Guest Blog Post for University of Minnesota Center for Advanced Studies in Child Welfare
Written by: Amelia Franck Meyer, MS, MSW, APSW, LISW; CEO of Alia

th_handsIn child welfare, we come face-to-face with the need for healing on a daily basis. So much trust has been broken; so much pain has been felt. There are many ways in which the child welfare system continues to unintentionally exacerbate, rather than heal, childhood trauma. Although our system keeps children physically safe, it often neglects their need for emotional safety. Children feel safe when they have stable, secure, nurturing and enduring connections to adults. When these connections are not present, they must protect themselves, which they know is not possible because they are vulnerable as children; therefore, their very survival is at risk—and they know it.

This is the challenge with our current system of out-of-home care. Children and youth are often placed with caregivers or with people who don’t have an understanding of, or a tolerance for, pain-based behaviors. As children begin to DO their pain (not TALK their pain), it becomes too intolerable or risky to adults, and children get punished, shamed, blamed, and eventually moved and disconnected as a result; recreating their initial trauma of disconnection from a caregiver. The cure is worse than the disease.

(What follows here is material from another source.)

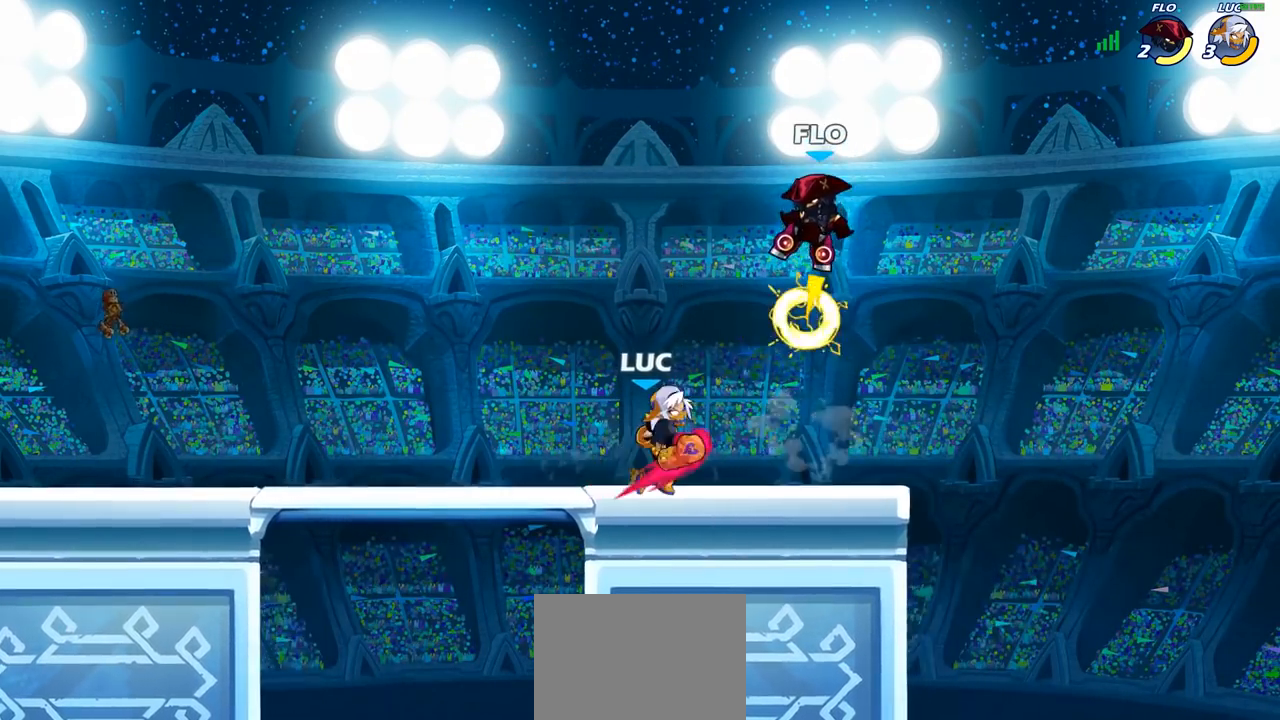
{"buttons": ["CROSS"], "left_stick": "right", "right_stick": "center", "events": [[433, "left_stick", "right"], [500, "CROSS", "down"]]}
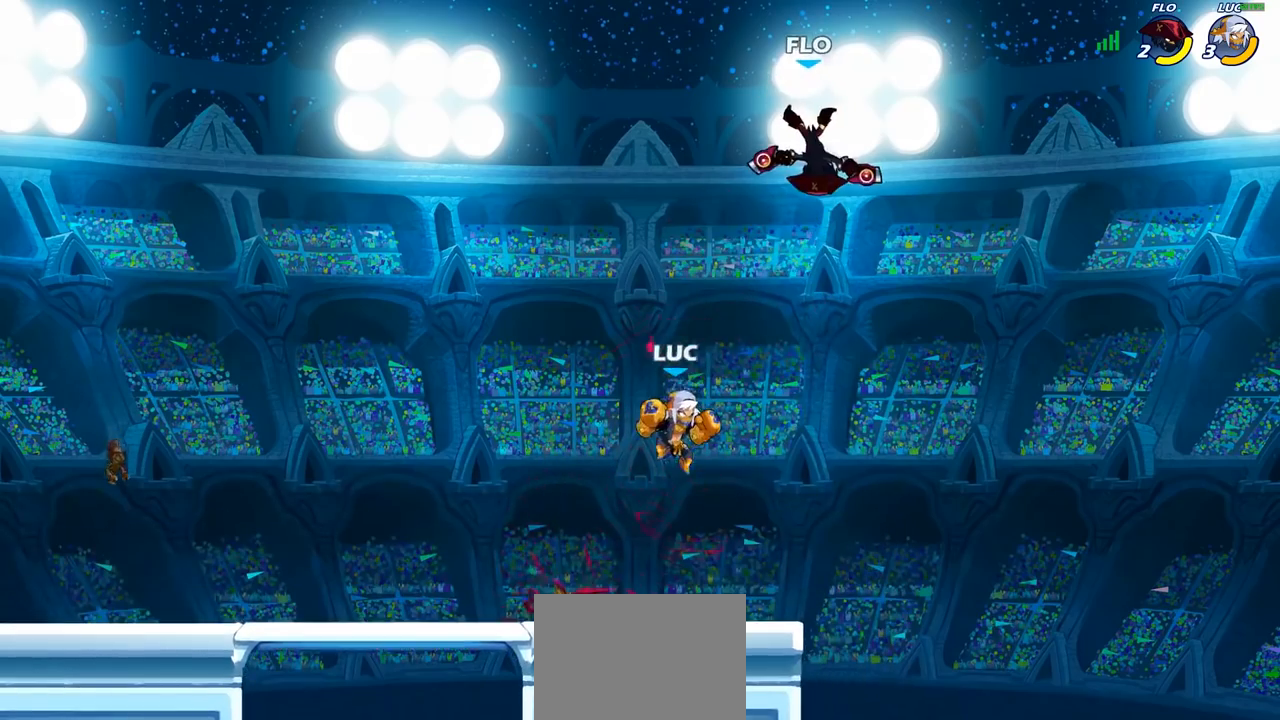
{"buttons": [], "left_stick": "up-right", "right_stick": "center", "events": [[17, "left_stick", "up-right"], [67, "CIRCLE", "down"], [83, "CROSS", "up"], [133, "left_stick", "center"], [183, "CIRCLE", "up"], [283, "left_stick", "right"], [433, "left_stick", "up-right"]]}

To stop this cycle of further wounding our children who have already experienced the worst thing that can ever happen to a child—loss of a caregiver—we need to transform our child welfare system in new and profound ways. Removing children from their homes, searching for strangers to care for them, and moving them each time they express the pain this causes by “doing” their trauma through pain based behaviors is, as a colleague of mine recently stated, “medieval.” True transformation is not creating changes in timelines or paperwork. True transformation comes from changing our philosophy and understanding about what children really need.

Children really need to belong, to be claimed. Safety is essential, but it is not enough. We have a system built on physical safety, but you can be physically safe and still feel orphaned, alone, vulnerable, disconnected, and worthless. If all it took was physical safety, we could just round up children and keep them all in little cells. Children need so much more than this to thrive. Humans come into the world physically tethered to another human being, and we need that connection to another human our whole lives long. Children need to belong, to be claimed, in order to be safe. It is in our disconnection from others that we become the most dangerous version of ourselves. Those who don’t belong, who aren’t claimed, can become capable of doing great harm to other humans and themselves. We need to change our indicators of success from only measuring physical safety to include measures of psychological safety, belonging, and wellbeing.

We don’t need another committee, another task force, another change in deadlines, or new forms. We need real change; a change in the way we think about children and what they need to thrive.

What if we built a child welfare system that was based on keeping children with those they know and love, or to whom they are related, even in the instances where removal is necessary to ensure a child’s safety? What if we found and supported those caregivers to take care of these children and understand their trauma? What if we took considered placing children with strangers as an option of last resort? What if we valued and supported our workforce so they were able to be healthy enough to do the incredible trauma healing that was needed? What if we made sure our workforce didn’t get so burned out and traumatized themselves that they themselves, their health and wellbeing, their partnerships, and even the wellbeing of their own children, were collateral damage in the work, too? Our child welfare workforce is turning over at 20%-67% per year. It takes a long time to be good enough at this work to create real change, a long time to create trust and healing, and we need to ask ourselves when enough is enough.

Children can’t just “get over” their trauma; they need to be connected, to belong, to be safe, so they can heal. How can we change our system to get to the root cause of the pain, and thus diminish the pain-based behaviors? When will we be brave enough to engage in the real transformation that is needed instead of tweaking around the edges? We are asking ourselves this very question in our larger society, too. Healing must be done to move forward; people don’t just “get over” profound loss and wounding. We must reimagine a world where our children safely belong in families, and where we belong to each other, as part of a human family.